I feel like I run into this type of "nice guy" depicted in the cartoon a lot in online forums, and they ruin it for the rest of us. So I'm cross-posting this a couple of places to help educate. Note: what is depicted in the cartoon is NOT how sex works. Partners deserve respect ALL THE TIME. Also, sex is NEVER OWED. Yes, if a partner is specifically withholding sex that's not fair and warrants discussion. Also, if they ignore your sexual needs, that's not fair and warrants discussion. But sex is still never OWED, as such.
Have in mind that there is not much you can do to change opinion of someone without be obvious that you are doing it, and when you are trying to attract a woman, this obvious appearance will put them away, because it is clear that you are not showing yourself.
Do not try to conquer a woman by being nice. If you want a romantic (or even just sex) be clear on that, there are ways to be clear on that without disrespect.
If you want to be friend, go for friend, not for friend that maybe become love.
And if you want sex, and get denied, well, go away, cast your net elsewhere, fail fast and move on, don't waste yours and her time with a false friendship/niceness, that won't be cool even if for a miracle it works.
Any douche can pretend niceness for some time, anyone can add extra points on patience and self control once in a while. But do not let "nice" be your main characteristic, nice is a standard, is a blank characteristic, add some color on it.
I love how angry his face too!! They get sooooo mad.

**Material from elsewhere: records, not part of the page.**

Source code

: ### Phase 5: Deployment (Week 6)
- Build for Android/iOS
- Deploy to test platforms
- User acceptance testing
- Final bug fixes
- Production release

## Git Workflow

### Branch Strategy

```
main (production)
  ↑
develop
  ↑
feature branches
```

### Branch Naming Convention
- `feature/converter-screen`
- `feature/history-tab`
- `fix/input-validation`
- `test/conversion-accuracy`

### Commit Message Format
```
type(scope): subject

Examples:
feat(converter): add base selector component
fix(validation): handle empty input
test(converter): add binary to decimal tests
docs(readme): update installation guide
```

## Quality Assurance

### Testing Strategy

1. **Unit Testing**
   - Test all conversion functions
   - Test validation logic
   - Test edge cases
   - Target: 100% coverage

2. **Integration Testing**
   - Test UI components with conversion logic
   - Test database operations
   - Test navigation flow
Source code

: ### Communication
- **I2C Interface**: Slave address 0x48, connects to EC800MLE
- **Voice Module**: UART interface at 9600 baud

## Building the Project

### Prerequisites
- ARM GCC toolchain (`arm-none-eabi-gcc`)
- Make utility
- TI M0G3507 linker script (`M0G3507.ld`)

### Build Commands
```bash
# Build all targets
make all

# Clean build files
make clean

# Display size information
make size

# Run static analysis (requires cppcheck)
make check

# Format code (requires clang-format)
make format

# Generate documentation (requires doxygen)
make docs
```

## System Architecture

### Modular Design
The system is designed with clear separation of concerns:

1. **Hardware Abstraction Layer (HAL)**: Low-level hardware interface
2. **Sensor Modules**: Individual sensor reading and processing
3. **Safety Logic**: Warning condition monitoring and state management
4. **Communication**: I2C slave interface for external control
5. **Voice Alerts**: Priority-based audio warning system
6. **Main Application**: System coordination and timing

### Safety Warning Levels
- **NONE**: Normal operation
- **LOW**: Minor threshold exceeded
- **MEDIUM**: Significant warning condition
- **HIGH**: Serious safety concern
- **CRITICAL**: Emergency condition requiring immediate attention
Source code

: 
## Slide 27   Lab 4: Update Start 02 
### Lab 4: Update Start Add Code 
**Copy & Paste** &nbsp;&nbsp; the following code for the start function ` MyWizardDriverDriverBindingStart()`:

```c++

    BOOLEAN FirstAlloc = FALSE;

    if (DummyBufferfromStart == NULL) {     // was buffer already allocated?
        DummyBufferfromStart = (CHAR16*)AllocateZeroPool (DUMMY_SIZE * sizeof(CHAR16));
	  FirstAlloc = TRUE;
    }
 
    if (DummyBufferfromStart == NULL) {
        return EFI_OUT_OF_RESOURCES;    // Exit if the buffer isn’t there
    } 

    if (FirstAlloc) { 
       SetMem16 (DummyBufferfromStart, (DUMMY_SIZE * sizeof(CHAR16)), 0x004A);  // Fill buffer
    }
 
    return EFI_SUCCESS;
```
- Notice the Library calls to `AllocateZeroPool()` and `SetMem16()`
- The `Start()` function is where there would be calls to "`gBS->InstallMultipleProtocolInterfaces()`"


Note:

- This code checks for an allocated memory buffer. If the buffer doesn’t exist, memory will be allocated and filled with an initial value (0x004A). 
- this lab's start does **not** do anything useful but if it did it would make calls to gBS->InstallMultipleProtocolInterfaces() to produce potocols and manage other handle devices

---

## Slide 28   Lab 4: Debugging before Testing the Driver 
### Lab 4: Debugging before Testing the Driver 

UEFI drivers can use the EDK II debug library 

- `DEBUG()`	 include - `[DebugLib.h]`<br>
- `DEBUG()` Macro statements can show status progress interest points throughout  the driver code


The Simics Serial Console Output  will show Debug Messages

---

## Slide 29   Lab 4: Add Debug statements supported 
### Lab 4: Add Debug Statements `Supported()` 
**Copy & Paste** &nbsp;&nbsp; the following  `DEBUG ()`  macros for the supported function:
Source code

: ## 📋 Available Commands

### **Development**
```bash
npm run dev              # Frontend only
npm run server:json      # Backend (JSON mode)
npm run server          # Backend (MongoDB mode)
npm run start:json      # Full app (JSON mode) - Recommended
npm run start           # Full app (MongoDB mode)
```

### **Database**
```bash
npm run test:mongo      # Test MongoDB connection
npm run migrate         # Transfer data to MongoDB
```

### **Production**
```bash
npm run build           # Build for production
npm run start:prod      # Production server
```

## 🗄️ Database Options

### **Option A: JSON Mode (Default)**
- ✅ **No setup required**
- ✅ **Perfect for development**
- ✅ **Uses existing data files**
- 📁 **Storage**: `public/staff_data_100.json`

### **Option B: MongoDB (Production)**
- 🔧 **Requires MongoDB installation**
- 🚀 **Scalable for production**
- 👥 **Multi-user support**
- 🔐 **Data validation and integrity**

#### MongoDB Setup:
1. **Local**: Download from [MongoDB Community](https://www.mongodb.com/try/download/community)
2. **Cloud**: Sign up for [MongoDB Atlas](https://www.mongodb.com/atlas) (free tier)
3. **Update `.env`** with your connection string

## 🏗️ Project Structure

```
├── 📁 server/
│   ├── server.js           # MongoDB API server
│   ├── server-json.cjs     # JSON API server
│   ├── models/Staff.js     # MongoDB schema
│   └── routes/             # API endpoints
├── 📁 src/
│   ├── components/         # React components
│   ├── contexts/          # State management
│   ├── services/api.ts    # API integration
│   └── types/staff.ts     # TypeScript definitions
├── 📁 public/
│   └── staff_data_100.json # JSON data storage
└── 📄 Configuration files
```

For me it is usually a "meh, okay." Kinda deal. My ex-wife withheld a lot of things, sex just so happened to be one of them.
P.S. That last bit was not a major factor in our divorce.
When a woman talks to you and you choose to ignore her , she may repeat what she said the first time . Men label this nagging . When a man chooses to to continue to , "not hear , " or acknowledge what;s going on , and what he needs to do about it , sometimes the only alternative to get him to respond , is to shut down emotionally , because , obviously , he does not care about you , the family , or what needs to happen . Men complain about not having what they once had , but still choose to ignore what should have happened as far as what he should be doing . Just because you went into a store and bought something once , does not you can continue going to that store and taking things without paying for them . If your wife has suddenly become an ice cycle , try to recall what she' s been telling you all along , and fix the real problem .
i'll try to educate myself
Read some historical romance novels. Great pointers in some of them.
And that's why they don't experience much of it - think it's somebody else's fault.
I’ve found that in all the toxic people I’ve known, they share one basic trait: NOTHING is their fault, or even responsibility, in a non-blame situation. It’s never them: it’s us meanies who are insisting on accountability!
@CarolinaGirl60 Sincerely agree, kudos to you for pointing it out. And gender is rarely a factor.